Egypt is currently establishing a satellite collection center in the new administrative capital, in eastern Cairo, with a Chinese grant estimated at about $23 million. It is scheduled for completion in 2021.

China also provided a $45 million grant to Egypt in August 2018 to create the Misr Sat-2 satellite, provided that the satellite would be fully tested at the Egyptian satellite collection center before its launch, scheduled for September 2022.

“We are working on manufacturing another satellite, in partnership with a German company; [Egypt] is building 45% of this satellite, while the rest is being built by Germany. We are also cooperating with Ghana, Nigeria, Uganda, Kenya and Sudan to establish a joint satellite to monitor climate changes in the African continent,” Qousi said.

Essam Heggy, an Egyptian space scientist who works at NASA and supports the establishment of a satellite-carrying rocket launch station in Egypt, told Al-Monitor that this step comes within the framework of sustainable development and a true understanding of the importance of science and scientific research for economic advancement and improvement of citizens' lives.

He said that Egypt is a country whose basic resources, such as water, come from outside the borders, and its agricultural resources are affected by phenomena that come from outside its borders as well, such as climate change, desertification, sand movement and coastal erosion as a result of weather fluctuations in coastal areas. This, he explained, requires Egypt to have an understanding of environmental and natural phenomena outside its borders that greatly affect its economy and the daily life of the citizen.

Heggy stressed that such an understanding can only be through satellites.

He noted that Egypt uses the results of satellites from Western countries such as the European Space Agency, the Indian Space Agency, NASA, and others. But most of these satellites are designed with measures and standards for phenomena in European regions and North America and are not entirely dedicated to studying desert areas like Egypt. This is why, he noted, countries located in desert regions must design satellites for studying desert phenomena and launch them for these purposes.

“Does Egypt need a platform to launch rockets for space purposes? If we believe that Egypt needs to design satellites to study the aforementioned phenomena, then it most certainly does,” Heggy stressed.

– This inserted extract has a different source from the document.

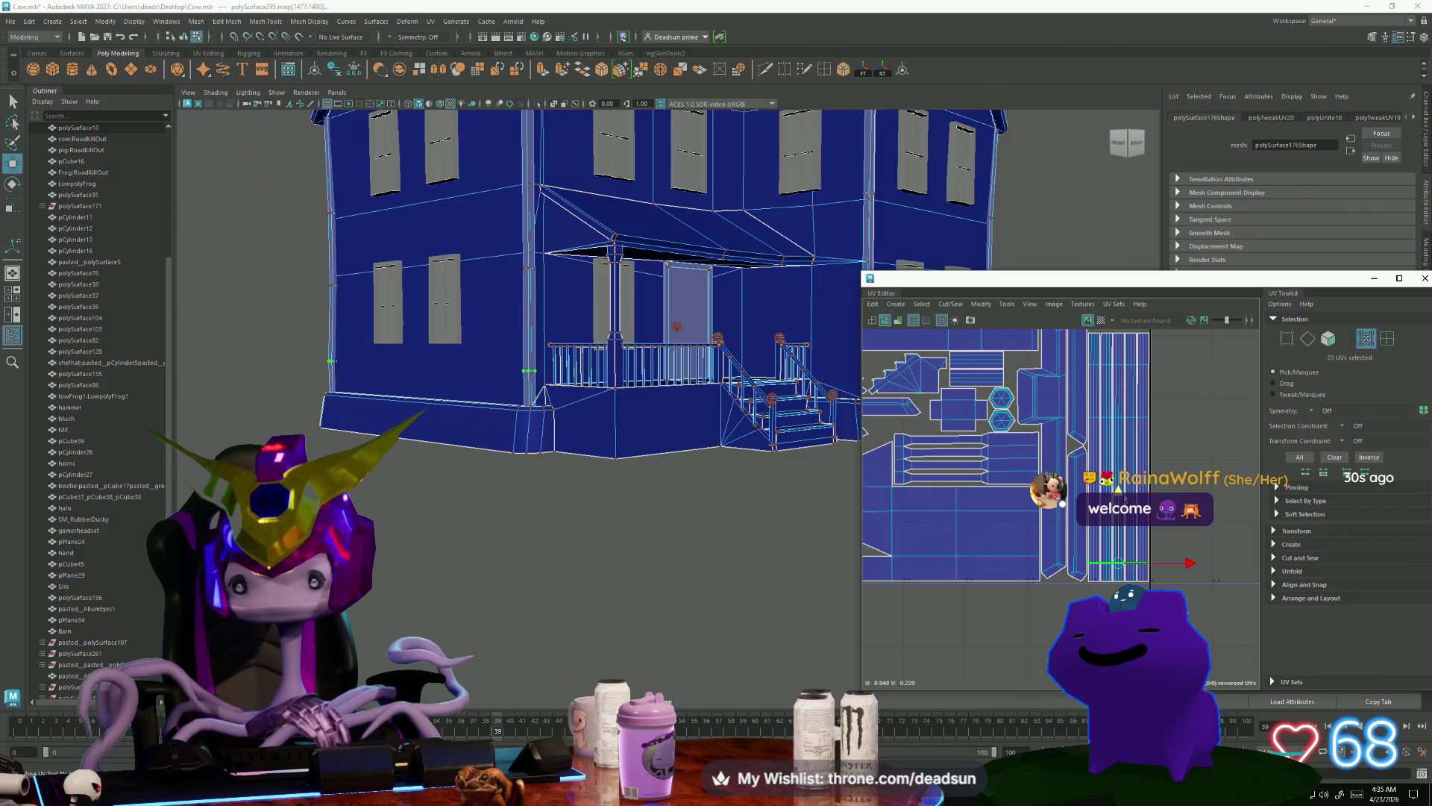
pyautogui.keyDown('alt'); pyautogui.moveTo(1041, 403); pyautogui.dragTo(1025, 494, button='middle'); pyautogui.keyUp('alt')
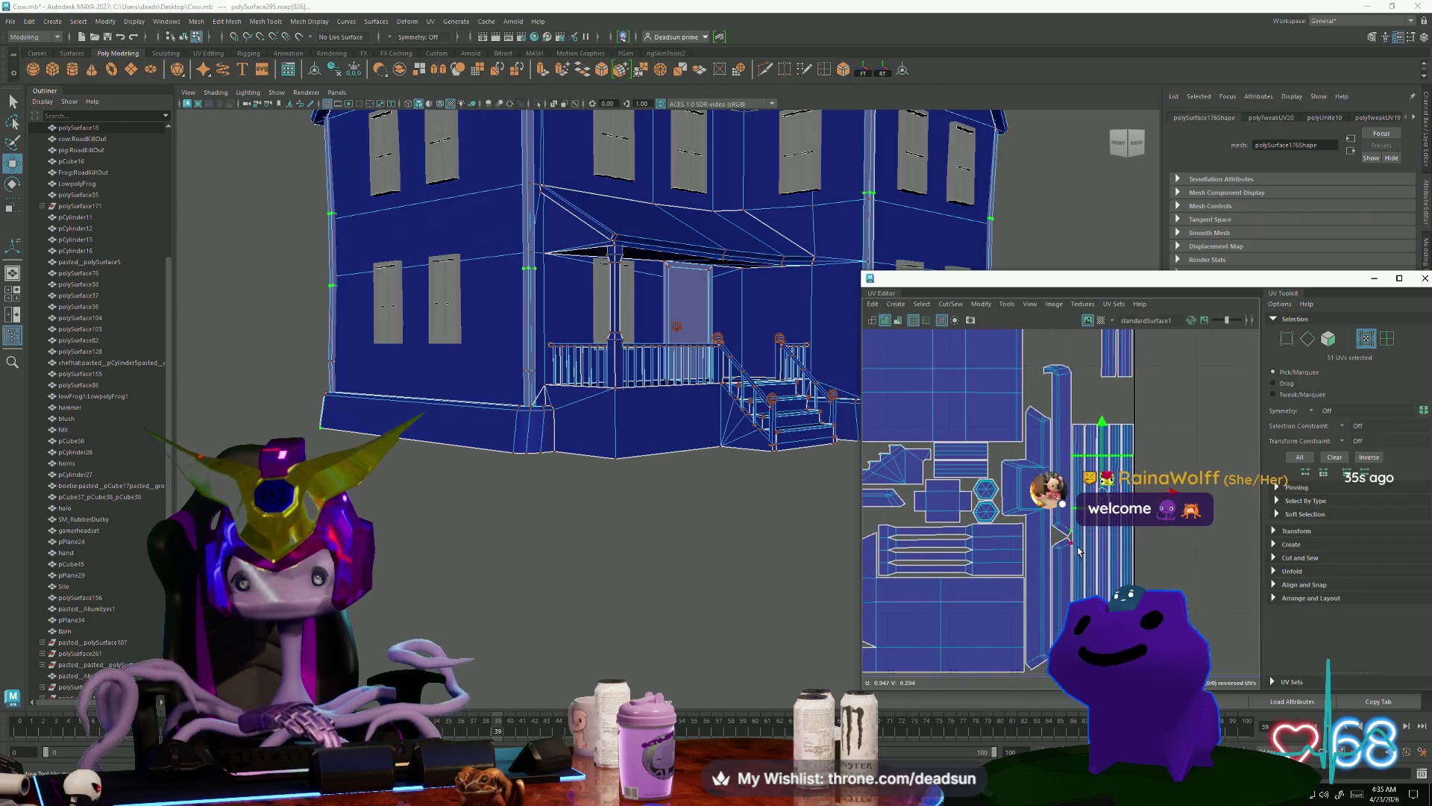
# Step: Pan the UV view across the lower shells and check the roof and chimneys
pyautogui.scroll(3, 1074, 545)
pyautogui.scroll(-2, 1158, 551)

He said that launching the satellites is the most costly step of the process, but with the presence of an Egyptian platform it will reduce the process of spending and allow Egypt to freely launch these satellites at the most appropriate time and without being linked to other international parties. This is particularly important when it comes to small satellites that Egypt relies on, as they need to be launched on a rocket that often carries another satellite, which forces Egypt to wait in order to share the launch.

“Spending funds on space science is a step toward understanding the sustainability of environmental, climatic and water factors and is not a waste of public money as some might see it,” Heggy concluded.